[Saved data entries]
>>>

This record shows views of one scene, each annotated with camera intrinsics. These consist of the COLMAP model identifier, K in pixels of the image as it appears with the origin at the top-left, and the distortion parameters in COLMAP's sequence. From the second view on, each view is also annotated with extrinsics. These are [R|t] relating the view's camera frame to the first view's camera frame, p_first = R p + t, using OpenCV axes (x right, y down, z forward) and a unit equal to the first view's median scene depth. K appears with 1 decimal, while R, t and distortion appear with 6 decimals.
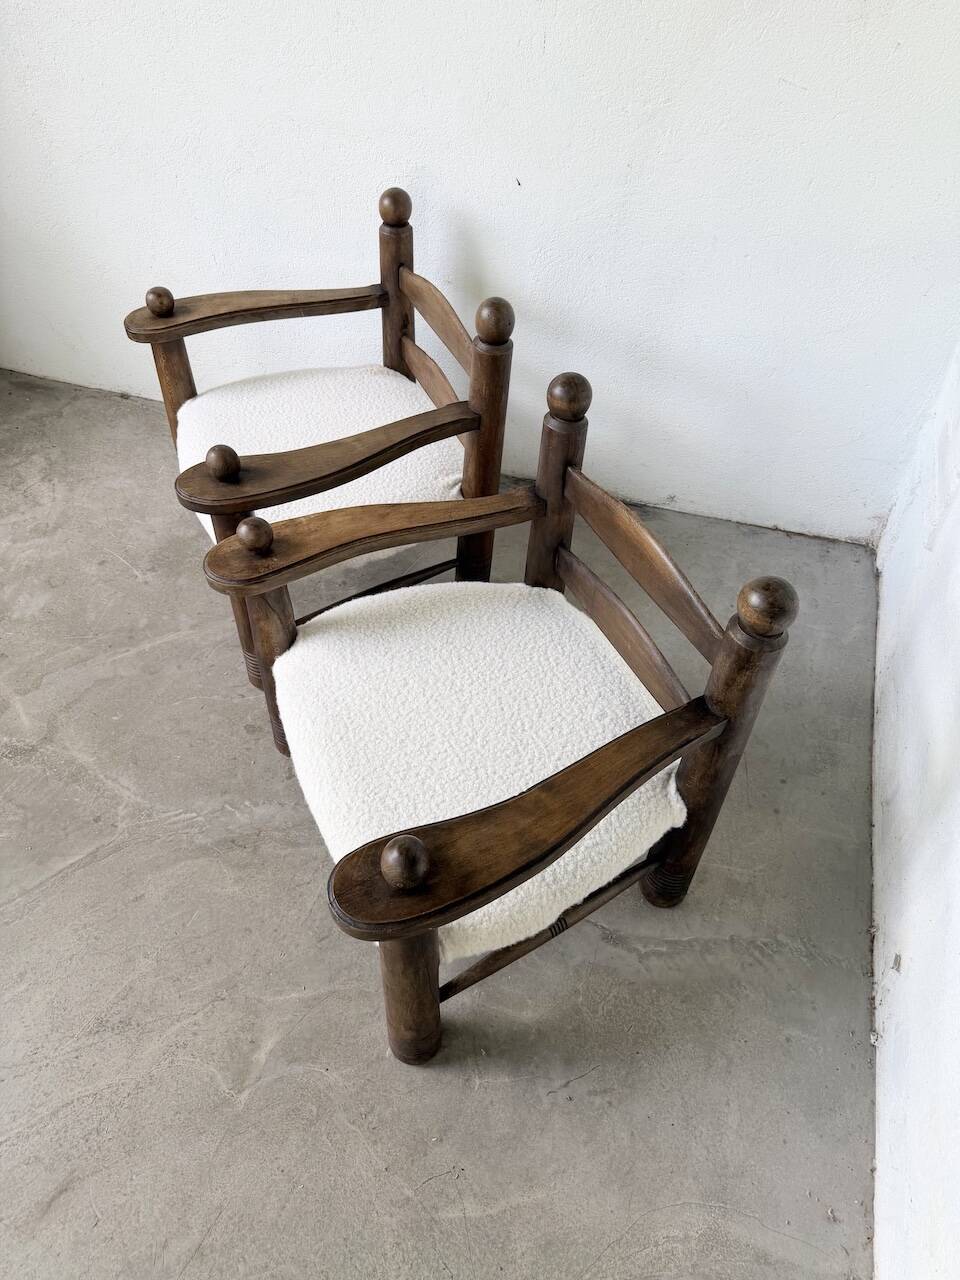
lens RADIAL K [[913.9, 0, 477.0], [0, 913.9, 633.7], [0, 0, 1]] dist [0.016447, -0.024180]
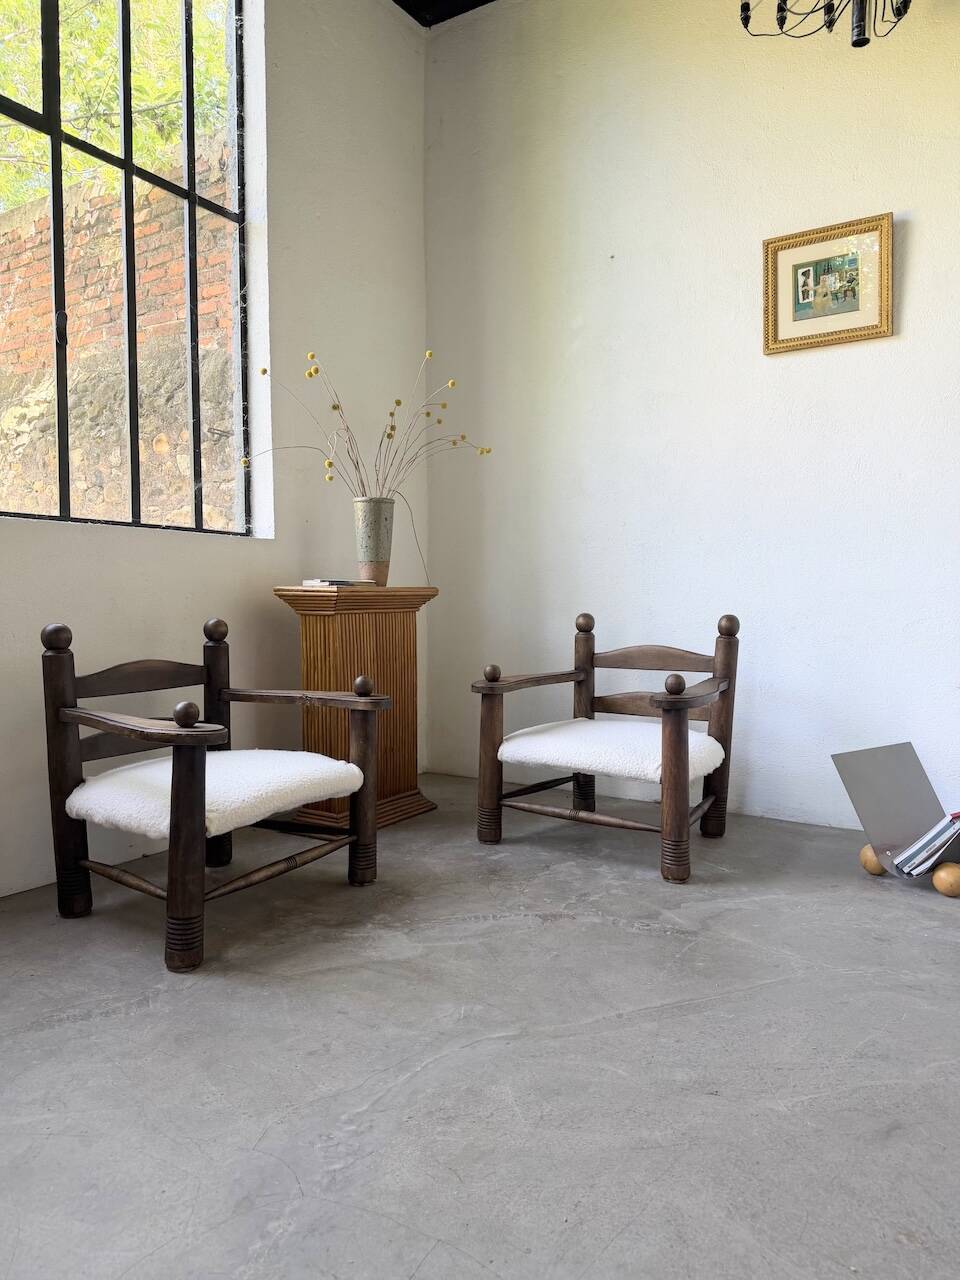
lens RADIAL K [[903.7, 0, 473.1], [0, 903.7, 629.2], [0, 0, 1]] dist [0.031797, -0.048782]
pose [[0.968751, -0.004639, -0.247991, -0.456117], [-0.167369, 0.725665, -0.667382, 0.668835], [0.183054, 0.688033, 0.702212, -0.174149]]
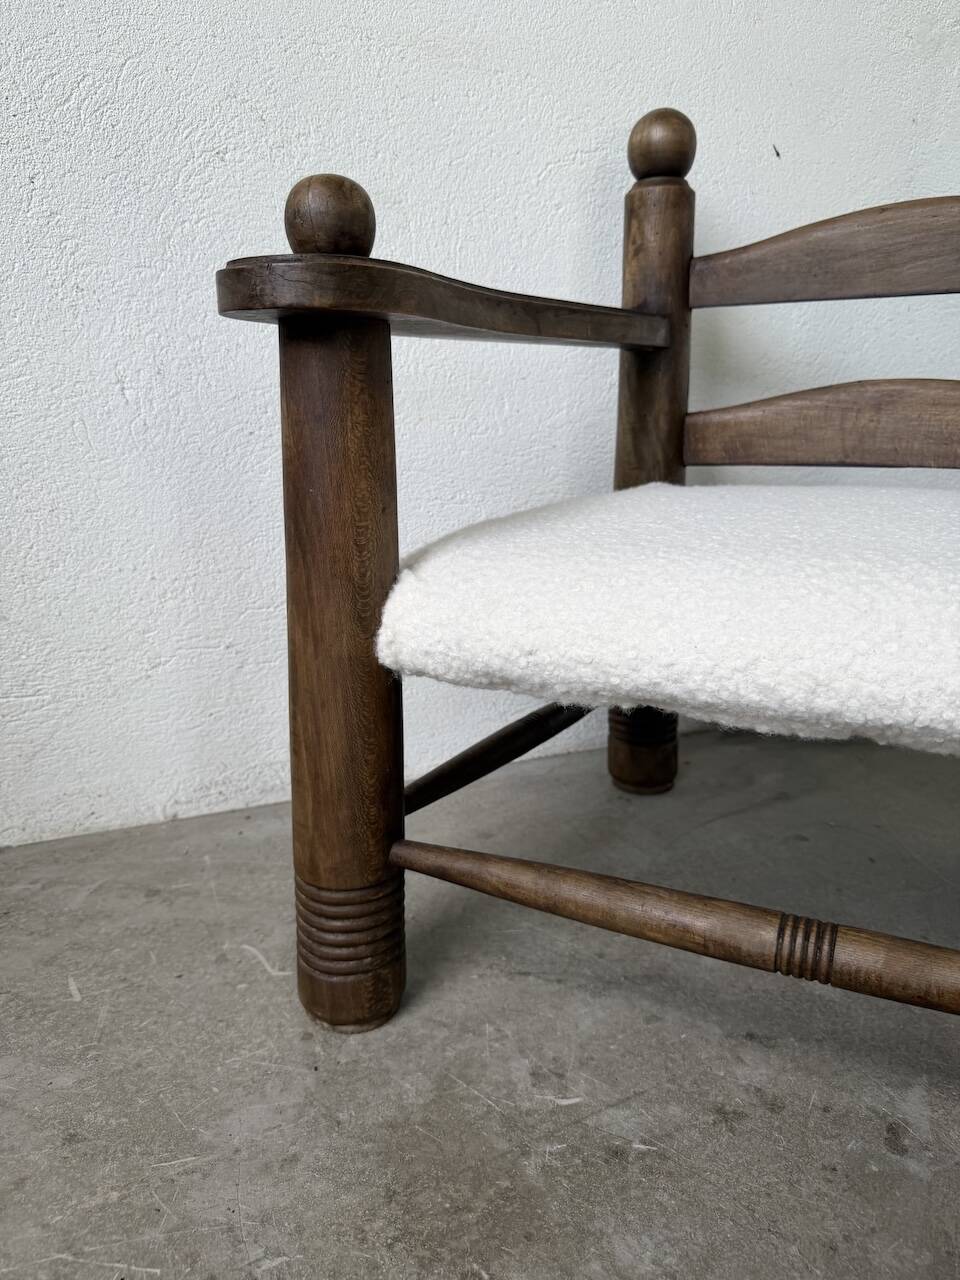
lens RADIAL K [[913.9, 0, 466.9], [0, 913.9, 625.8], [0, 0, 1]] dist [0.016447, -0.024180]
pose [[0.757862, -0.174437, 0.628663, -0.542440], [0.486527, 0.793098, -0.366451, -0.135564], [-0.434669, 0.583581, 0.685927, 0.887801]]
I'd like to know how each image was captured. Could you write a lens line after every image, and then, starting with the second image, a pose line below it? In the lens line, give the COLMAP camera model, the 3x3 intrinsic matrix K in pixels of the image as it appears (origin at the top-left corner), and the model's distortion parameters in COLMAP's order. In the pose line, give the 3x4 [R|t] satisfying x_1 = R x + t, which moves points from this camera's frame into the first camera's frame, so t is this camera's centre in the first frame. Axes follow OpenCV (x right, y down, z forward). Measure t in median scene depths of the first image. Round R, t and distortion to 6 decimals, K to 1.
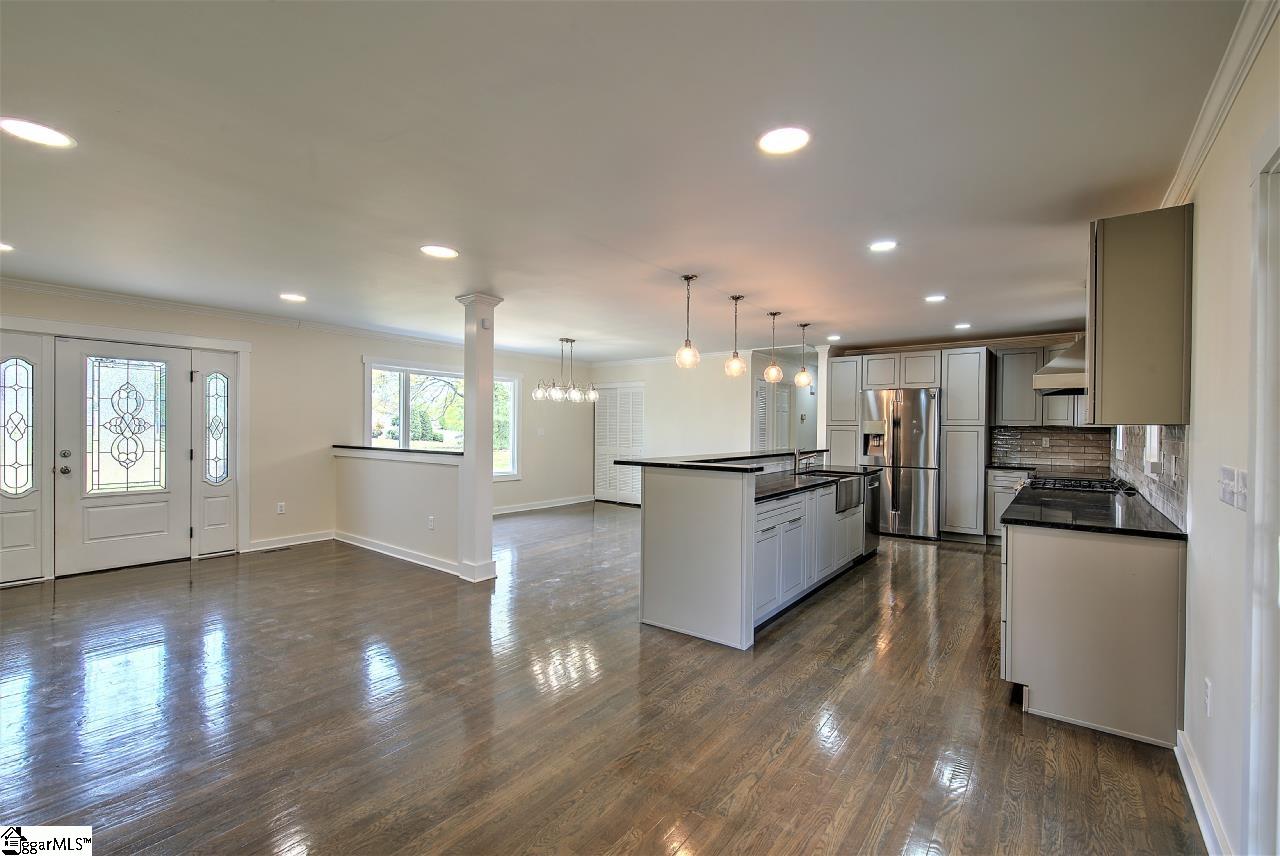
lens RADIAL K [[548.6, 0, 644.0], [0, 548.6, 428.7], [0, 0, 1]] dist [0.010062, -0.000174]
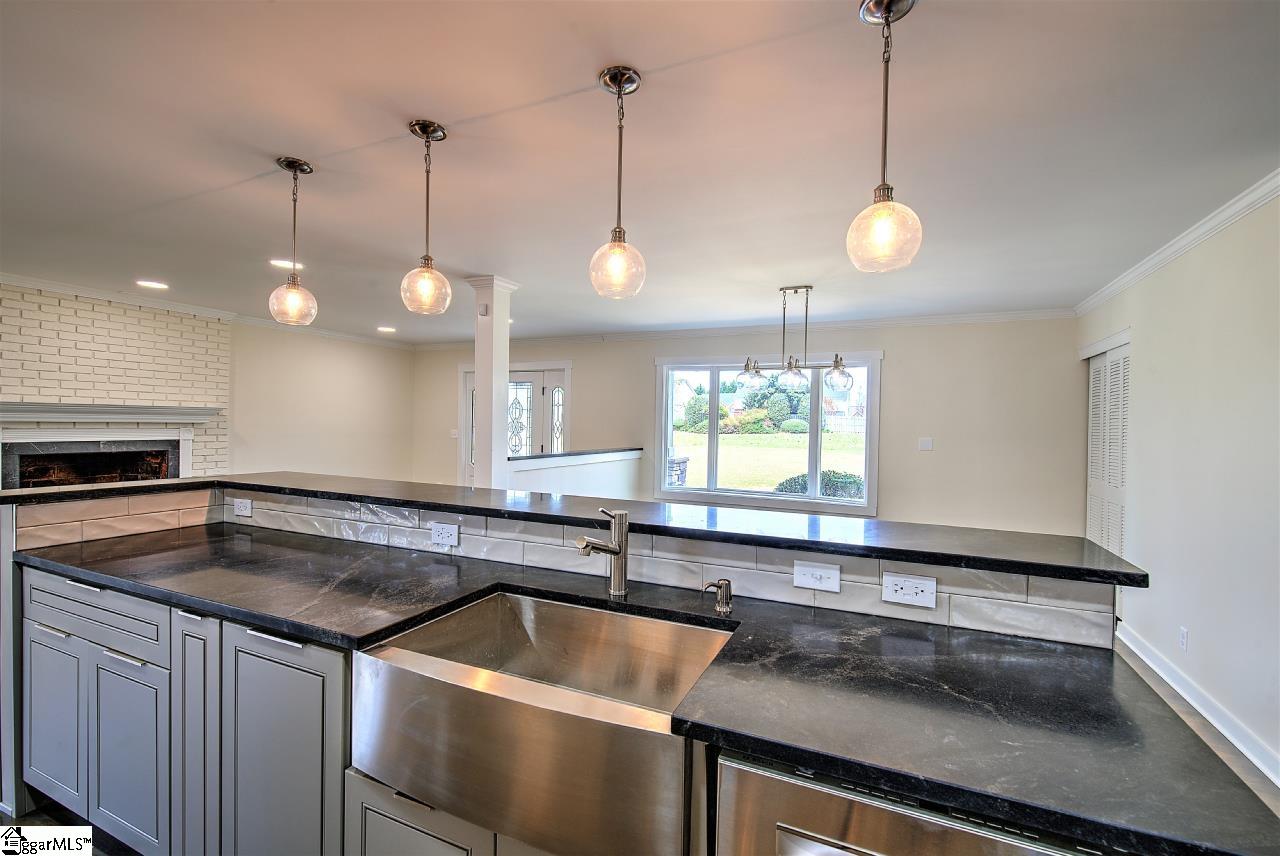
lens RADIAL K [[548.6, 0, 644.0], [0, 548.6, 428.7], [0, 0, 1]] dist [0.010062, -0.000174]
pose [[0.183871, 0.000602, -0.982950, 0.517449], [-0.025298, 0.999671, -0.004120, -0.003796], [0.982625, 0.025624, 0.183826, 0.963162]]
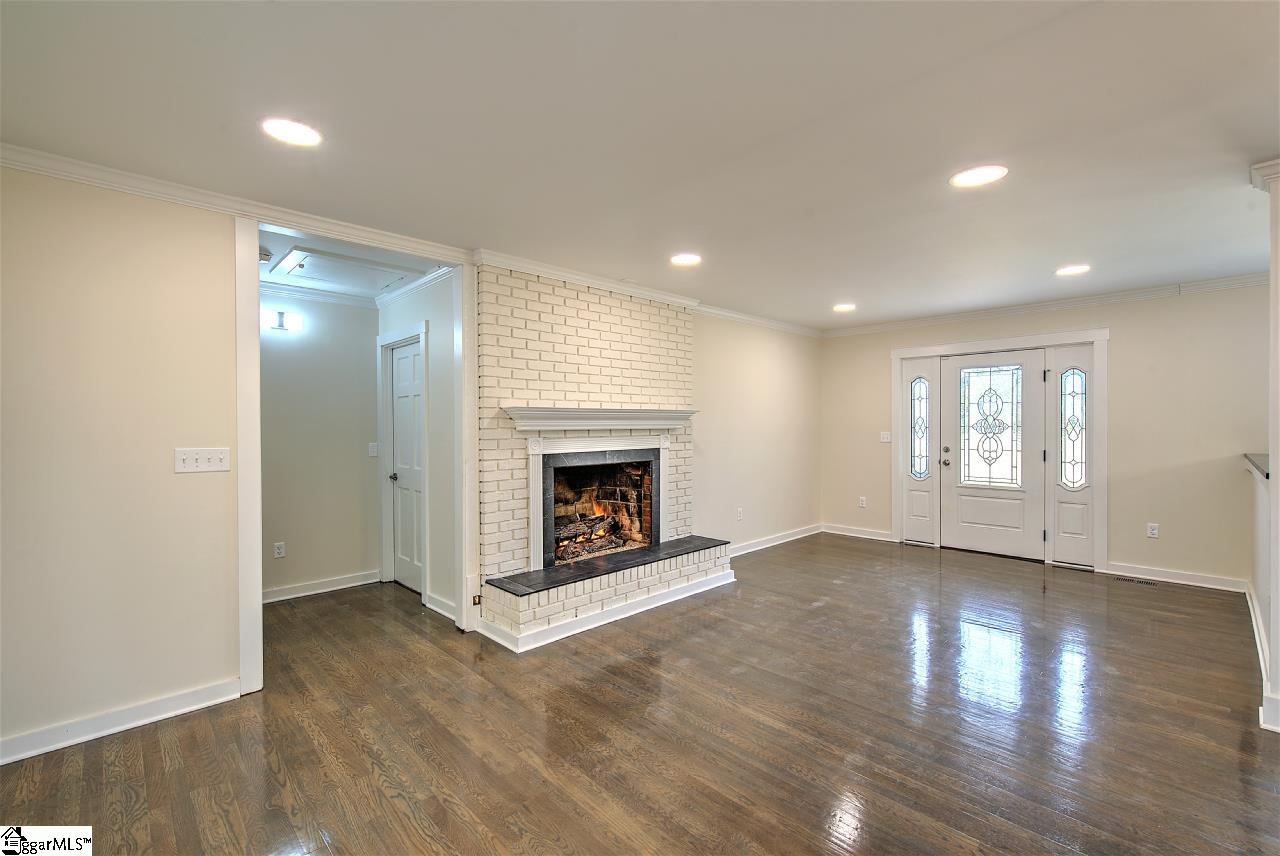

<<<

Output the entries exactly as they appear, with no pictures included.

This record shows views of one scene, each annotated with camera intrinsics. These consist of the COLMAP model identifier, K in pixels of the image as it appears with the origin at the top-left, and the distortion parameters in COLMAP's sequence. From the second view on, each view is also annotated with extrinsics. These are [R|t] relating the view's camera frame to the first view's camera frame, p_first = R p + t, using OpenCV axes (x right, y down, z forward) and a unit equal to the first view's median scene depth. K appears with 1 decimal, while R, t and distortion appear with 6 decimals.
lens RADIAL K [[913.9, 0, 477.0], [0, 913.9, 633.7], [0, 0, 1]] dist [0.016447, -0.024180]
lens RADIAL K [[903.7, 0, 473.1], [0, 903.7, 629.2], [0, 0, 1]] dist [0.031797, -0.048782]
pose [[0.968751, -0.004639, -0.247991, -0.456117], [-0.167369, 0.725665, -0.667382, 0.668835], [0.183054, 0.688033, 0.702212, -0.174149]]
lens RADIAL K [[913.9, 0, 466.9], [0, 913.9, 625.8], [0, 0, 1]] dist [0.016447, -0.024180]
pose [[0.757862, -0.174437, 0.628663, -0.542440], [0.486527, 0.793098, -0.366451, -0.135564], [-0.434669, 0.583581, 0.685927, 0.887801]]
I'd like to know how each image was captured. Could you write a lens line after every image, and then, starting with the second image, a pose line below it? In the lens line, give the COLMAP camera model, the 3x3 intrinsic matrix K in pixels of the image as it appears (origin at the top-left corner), and the model's distortion parameters in COLMAP's order. In the pose line, give the 3x4 [R|t] satisfying x_1 = R x + t, which moves points from this camera's frame into the first camera's frame, so t is this camera's centre in the first frame. Axes follow OpenCV (x right, y down, z forward). Measure t in median scene depths of the first image. Round R, t and distortion to 6 decimals, K to 1.
lens RADIAL K [[548.6, 0, 644.0], [0, 548.6, 428.7], [0, 0, 1]] dist [0.010062, -0.000174]
lens RADIAL K [[548.6, 0, 644.0], [0, 548.6, 428.7], [0, 0, 1]] dist [0.010062, -0.000174]
pose [[0.183871, 0.000602, -0.982950, 0.517449], [-0.025298, 0.999671, -0.004120, -0.003796], [0.982625, 0.025624, 0.183826, 0.963162]]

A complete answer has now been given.